Ejercicio
Reescribe el texto sobre contaminantes del aire desde "Otros contaminantes a" hasta "e irritación respiratoria." y cambia "formaldehído" por "metanal".

==== Extracto de página ====

Los Compuestos Orgánicos Volátiles (COV) deben situarse entre 0 y 293 ppb ya que una concentración superior a ese rango puede causar irritación en ojos, nariz y garganta, dando lugar al llamado “síndrome del edificio enfermo”, con consecuencias a largo plazo como ansiedad o asma. El radón es otro contaminante relevante: sus niveles deben mantenerse por debajo de 100 Bq/m³, pues tras el tabaco constituye la segunda causa principal de cáncer de pulmón. El ozono, por su parte, debe mantenerse en niveles inferiores a 100 microgramos por metro cúbico como media en ocho horas, ya que de lo contrario genera problemas respiratorios y aumenta el riesgo de mortalidad prematura.

Otros contaminantes a vigilar son el formaldehído, cuyo límite debe ser como máximo de 0,75 ppm en una jornada laboral de ocho horas, pues exposiciones prolongadas a niveles altos pueden estar relacionadas con ciertos tipos de cáncer; el dióxido de nitrógeno (NO₂), que no debería superar los 10 microgramos por metro cúbico, dado que actúa como un potente irritante de las vías respiratorias; y el dióxido de azufre (SO₂), cuyo máximo recomendado es de 40 microgramos por metro cúbico durante tres o cuatro días al año, ya que un incremento en sus concentraciones causa congestión bronquial e irritación respiratoria.

==== Extractos de datos ====

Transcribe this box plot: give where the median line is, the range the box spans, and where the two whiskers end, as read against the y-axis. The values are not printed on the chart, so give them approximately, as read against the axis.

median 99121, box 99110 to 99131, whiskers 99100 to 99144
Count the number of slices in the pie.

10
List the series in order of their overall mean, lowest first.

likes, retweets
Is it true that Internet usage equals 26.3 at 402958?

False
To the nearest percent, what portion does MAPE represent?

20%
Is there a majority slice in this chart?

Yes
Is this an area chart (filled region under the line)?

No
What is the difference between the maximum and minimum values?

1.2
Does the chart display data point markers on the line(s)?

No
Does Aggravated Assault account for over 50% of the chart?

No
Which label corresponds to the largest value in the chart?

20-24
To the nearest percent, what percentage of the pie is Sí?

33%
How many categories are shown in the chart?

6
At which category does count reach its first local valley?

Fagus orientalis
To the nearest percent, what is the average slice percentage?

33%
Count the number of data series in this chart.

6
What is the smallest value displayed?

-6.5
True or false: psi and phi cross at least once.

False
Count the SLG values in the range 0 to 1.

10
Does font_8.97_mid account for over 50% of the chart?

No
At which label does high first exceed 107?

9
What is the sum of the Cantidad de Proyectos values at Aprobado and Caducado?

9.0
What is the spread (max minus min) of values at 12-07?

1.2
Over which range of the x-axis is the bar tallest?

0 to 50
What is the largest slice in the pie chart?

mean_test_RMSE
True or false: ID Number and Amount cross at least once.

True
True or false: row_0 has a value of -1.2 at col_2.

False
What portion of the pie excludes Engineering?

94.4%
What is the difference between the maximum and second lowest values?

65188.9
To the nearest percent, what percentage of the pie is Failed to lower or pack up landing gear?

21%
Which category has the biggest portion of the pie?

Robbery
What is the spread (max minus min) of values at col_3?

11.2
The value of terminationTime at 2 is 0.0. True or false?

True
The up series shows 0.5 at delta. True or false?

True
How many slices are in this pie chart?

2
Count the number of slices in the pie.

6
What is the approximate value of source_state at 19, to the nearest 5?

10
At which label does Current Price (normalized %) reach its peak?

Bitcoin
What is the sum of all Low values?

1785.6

====

Tarea resuelta
Otros contaminantes a vigilar son el metanal, cuyo límite debe ser como máximo de 0,75 ppm en una jornada laboral de ocho horas, pues exposiciones prolongadas a niveles altos pueden estar relacionadas con ciertos tipos de cáncer; el dióxido de nitrógeno (NO₂), que no debería superar los 10 microgramos por metro cúbico, dado que actúa como un potente irritante de las vías respiratorias; y el dióxido de azufre (SO₂), cuyo máximo recomendado es de 40 microgramos por metro cúbico durante tres o cuatro días al año, ya que un incremento en sus concentraciones causa congestión bronquial e irritación respiratoria.